One is a class-action lawsuit filed by the Duncan Firm, Thrash Law Firm and Parker Waichman LLP on June 27. The other is a suit filed on June 13 by the U.S. Environmental Protection Agency (EPA) in concert with the Arkansas Attorney General's Office, led by AG Dustin McDaniel.

Collectively, both lawsuits lay out the damning facts of the second biggest tar sands pipeline spill in U.S. history, caused by a 22-foot gash in the pipeline, second only to Enbridge's “dilbit disaster” in Kalamazoo, Michigan. The cases also call for the spill's victims - both people, government bodies and the ecosystem - to receive reparations. 

Among other things, both suits clarify that ExxonMobil Pipeline Company dilbit has contaminated Lake Conway, the largest man-made game and fish commission lake*** in the United States, which serves as a tributary of the Arkansas River.

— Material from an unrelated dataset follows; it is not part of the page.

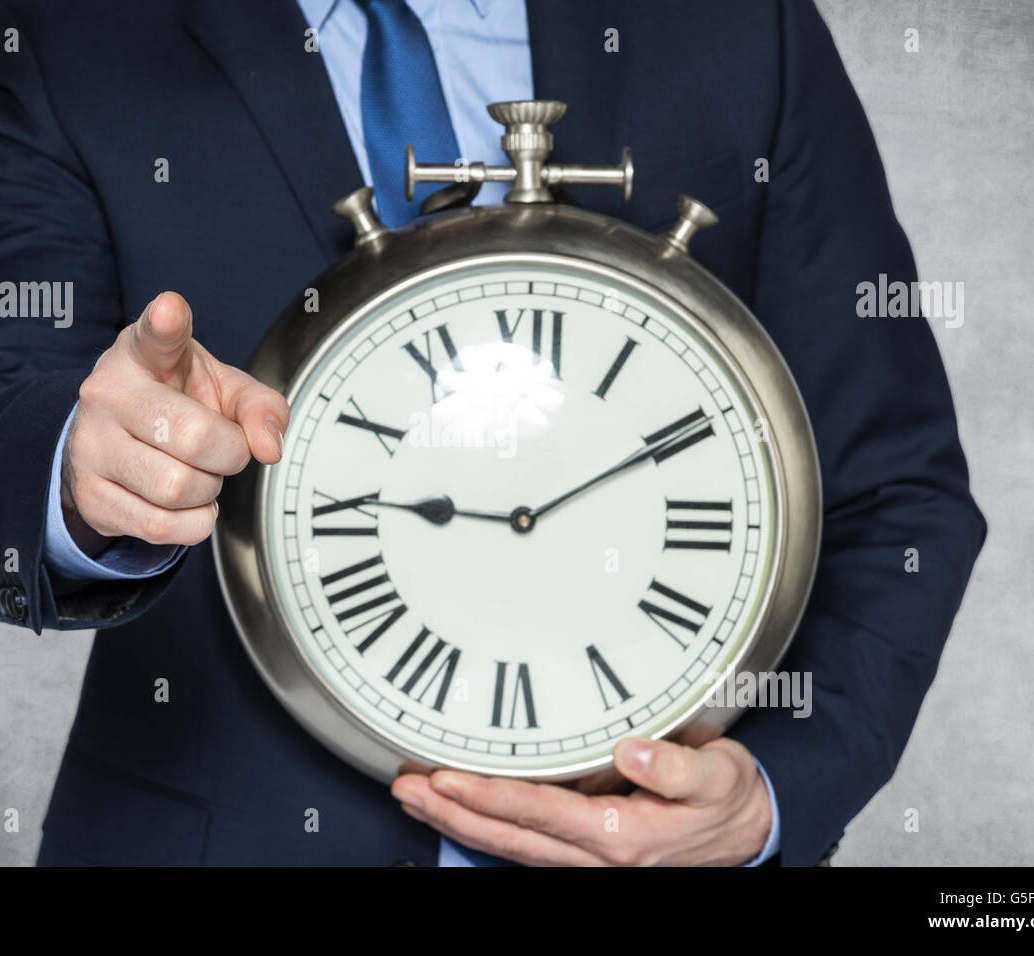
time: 9:10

The class-action tort lawsuit slaps ExxonMobil with willful negligence under Arkansas state law, alleging Exxon knew Pegasus - built in the 1940's far before the age of “extreme energy” and designed to carry light crude - would spill at some point. The suit also reveals for the first time that the spill was just the biggest of 13 other spills preceding it, meaning it was not just a spill out of the blue.  

The joint EPA/Arkansas AG civil lawsuit cites Exxon for violating the Clean Water Act, Arkansas' Hazardous Waste Management Act and Arkansas' Water and Air Pollution Control Act.

Taken together, both suits keep the heat on ExxonMobil and on Alberta tar sands production at-large as the battle over the proposed northern half of TransCanada's Keystone XL tar sands pipeline heats up. U.S. President Barack Obama's State Department is expected to make a decision on that pipeline's fate in the next few months.